Post by Kim O'Hara »

Welcome to DW, Kaminohitoshisan - and congratulations on your English - it's far better than my Italian. :smile:
The simple answer to your question is "yes". The complete answer is complicated.

The kami are originally shinto deities - nature spirits both male and female, gods and goddesses - but were adopted into Buddhism centuries ago and into Shingon in its very earliest period. This wikipedia page about Inari - https://en.wikipedia.org/wiki/Inari_Ōkami - says, for example ...
Inari Ōkami (稲荷大神, also Oinari) is the Japanese kami of foxes, of fertility, rice, tea and sake, of agriculture and industry, of general prosperity and worldly success, and one of the principal kami of Shinto.

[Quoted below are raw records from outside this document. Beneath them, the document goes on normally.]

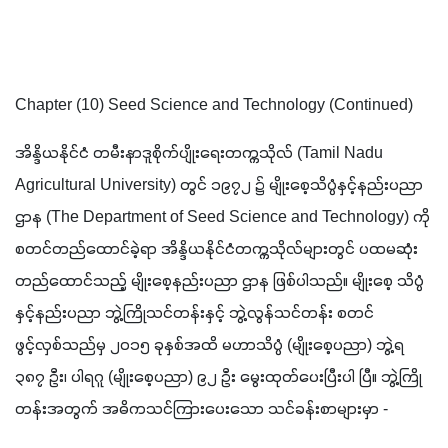
Chapter (10) Seed Science and Technology (Continued)
အိန္ဒိယနိုင်ငံ တမီးနာဒူစိုက်ပျိုးရေးတက္ကသိုလ် (Tamil Nadu 
Agricultural University) တွင် ၁၉၇၂ ၌ မျိုးစေ့သိပ္ပံနှင့်နည်းပညာ
ဌာန (The Department of Seed Science and Technology) ကို 
စတင်တည်ထောင်ခဲ့ရာ အိန္ဒိယနိုင်ငံတက္ကသိုလ်များတွင် ပထမဆုံး
တည်ထောင်သည့် မျိုးစေ့နည်းပညာ ဌာန ဖြစ်ပါသည်။ မျိုးစေ့ သိပ္ပံ
နှင့်နည်းပညာ ဘွဲ့ကြိုသင်တန်းနှင့် ဘွဲ့လွန်သင်တန်း စတင်
ဖွင့်လှစ်သည်မှ ၂၀၁၅ ခုနှစ်အထိ မဟာသိပ္ပံ (မျိုးစေ့ပညာ) ဘွဲ့ရ 
၃၈၇ ဦး၊ ပါရဂူ (မျိုးစေ့ပညာ) ၉၂ ဦး မွေးထုတ်ပေးပြီးပါ ပြီ။ ဘွဲ့ကြို
တန်းအတွက် အဓိကသင်ကြားပေးသော သင်ခန်းစာများမှာ -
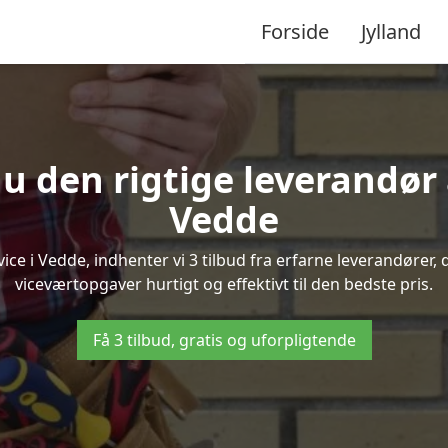
Forside
Jylland
u den rigtige leverandør 
Vedde
e i Vedde, indhenter vi 3 tilbud fra erfarne leverandører, d
viceværtopgaver hurtigt og effektivt til den bedste pris.
Få 3 tilbud, gratis og uforpligtende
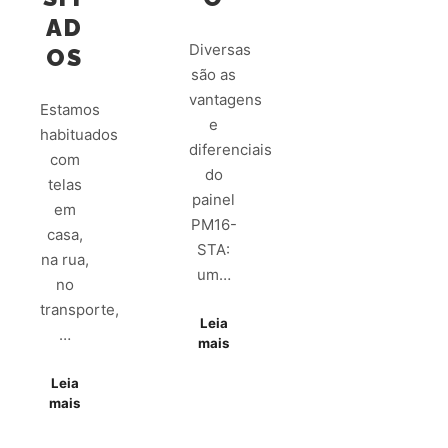
AD
Diversas
OS
são as
vantagens
Estamos
e
habituados
diferenciais
com
do
telas
painel
em
PM16-
casa,
STA:
na rua,
um…
no
transporte,
Leia
…
mais
Leia
mais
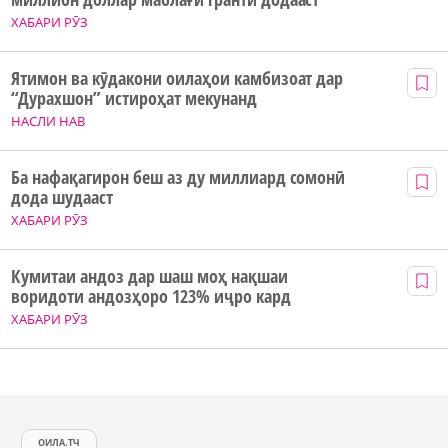
ХАБАРИ РӮЗ
Ятимон ва кӯдакони оилаҳои камбизоат дар
“Дурахшон” истироҳат мекунанд
НАСЛИ НАВ
Ба нафақагирон беш аз ду миллиард сомонӣ
дода шудааст
ХАБАРИ РӮЗ
Кумитаи андоз дар шаш моҳ нақшаи
воридоти андозҳоро 123% иҷро кард
ХАБАРИ РӮЗ
ОИЛА.ТЧ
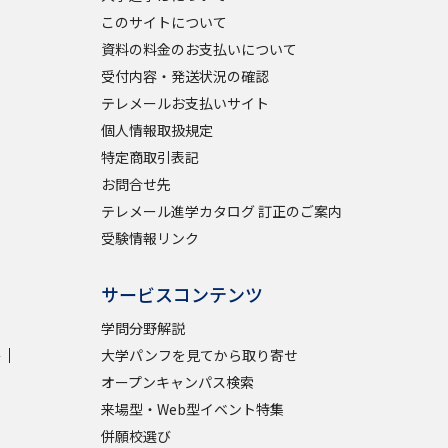
このサイトについて
資料の料金のお支払いについて
学問検索
受付内容・発送状況の確認
テレメールお支払いサイト
個人情報取扱規定
特定商取引表記
野解説
学問の教科書
夢ナビライブ
お問合せ先
テレメール進学カタログ 訂正のご案内
受験情報リンク
サービスコンテンツ
学問分野解説
いて
このサイトについて
学
大学パンフを見てから取り寄せ
・発送状況の確認
テレメール
お支払いサイト
オープンキャンパス検索
問合せ先
テレメール進学カタログ
訂正のご案内
来場型・Web型イベント特集
併願校選び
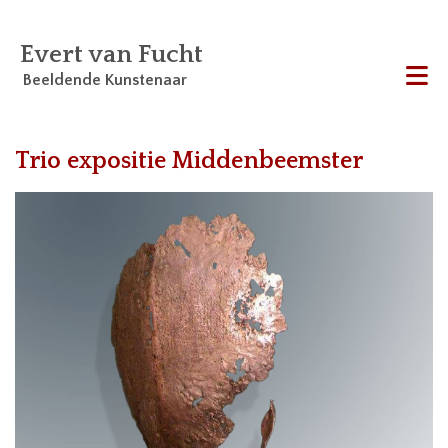
Evert van Fucht
Beeldende Kunstenaar
Me
Trio expositie Middenbeemster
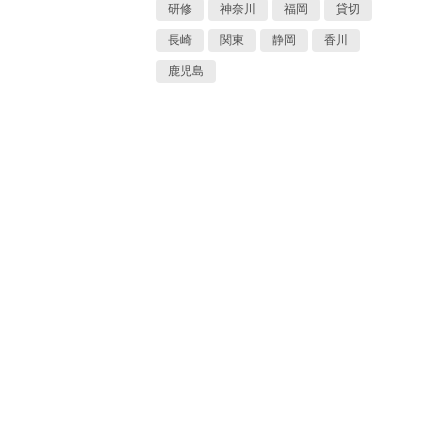
研修
神奈川
福岡
貸切
長崎
関東
静岡
香川
鹿児島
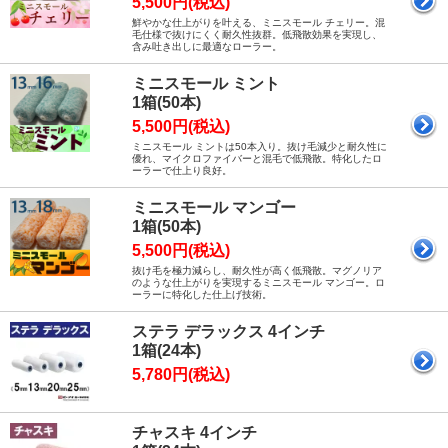
5,500円(税込)
鮮やかな仕上がりを叶える、ミニスモール チェリー。混
毛仕様で抜けにくく耐久性抜群。低飛散効果を実現し、
含み吐き出しに最適なローラー。
ミニスモール ミント
1箱(50本)
5,500円(税込)
ミニスモール ミントは50本入り。抜け毛減少と耐久性に
優れ、マイクロファイバーと混毛で低飛散。特化したロ
ーラーで仕上り良好。
ミニスモール マンゴー
1箱(50本)
5,500円(税込)
抜け毛を極力減らし、耐久性が高く低飛散。マグノリア
のような仕上がりを実現するミニスモール マンゴー。ロ
ーラーに特化した仕上げ技術。
ステラ デラックス 4インチ
1箱(24本)
5,780円(税込)
チャスキ 4インチ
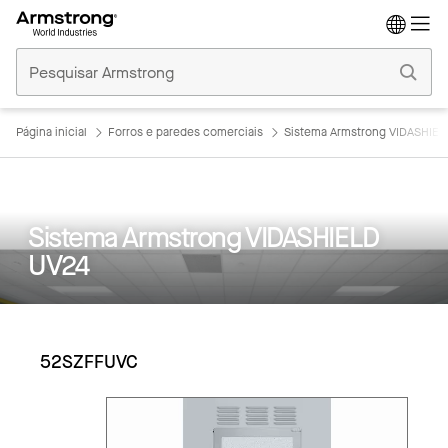
Tetos
Comerciais
Início
Página inicial
Forros e paredes comerciais
Sistema Armstrong VIDASHIE
Sistema Armstrong VIDASHIELD
UV24
52SZFFUVC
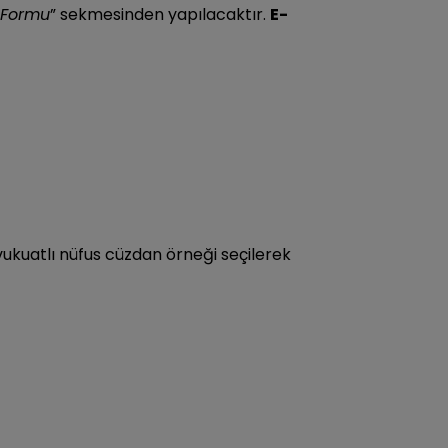
 Formu
” sekmesinden yapılacaktır.
E-
ukuatlı nüfus cüzdan örneği seçilerek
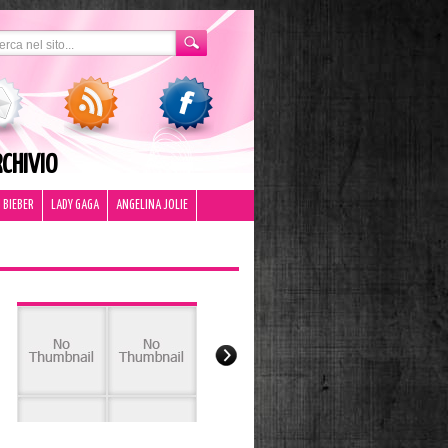
CHIVIO
 BIEBER
LADY GAGA
ANGELINA JOLIE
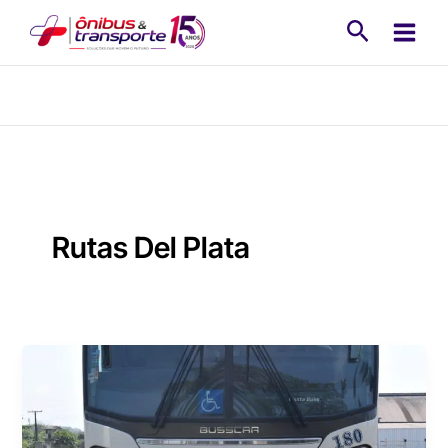
Ir
Pesquisa
para
o
conteúdo
Rutas Del Plata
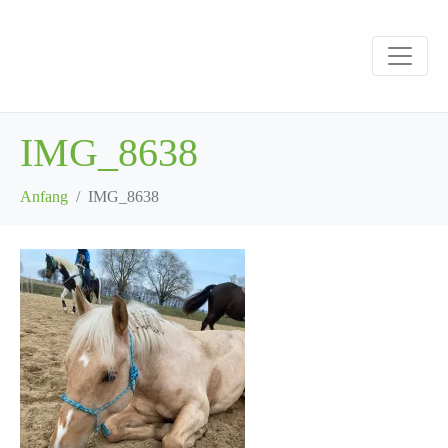
IMG_8638
Anfang
IMG_8638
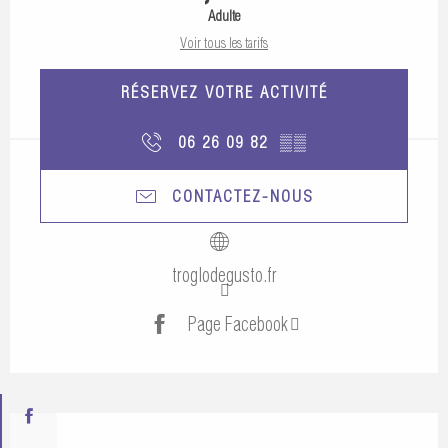
Adulte
Voir tous les tarifs
RÉSERVEZ VOTRE ACTIVITÉ
06 26 09 82
▒▒
CONTACTEZ-NOUS
troglodegusto.fr
Page Facebook
Description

In earlier Japan, Inari was also the patron of swordsmiths and merchants. Represented as male, female, or androgynous, Inari is sometimes seen as a collective of three or five individual kami. ...
Inari has been depicted both as male and as female. The most popular representations of Inari, according to scholar Karen Ann Smyers, are a young female food goddess, an old man carrying rice, and an androgynous bodhisattva. ...
Inari's female aspect is often identified or conflated with Dakiniten, a Buddhist deity who is a Japanese transformation of the Indian dakini,[5] or with Benzaiten of the Seven Lucky Gods.[6] Dakiniten is portrayed as a female or androgynous bodhisattva riding a flying white fox.[5] Inari's association with Buddhism may have begun in the 8th century, when Shingon Buddhist monk and founder, Kūkai, took over administration of the temple of Tōji, and chose Inari as a protector of the temple.[1] Thus, Inari is still closely associated with Shingon Buddhism to this day.
(You may find this page in the Italian version of Wikipedia, if you are lucky.)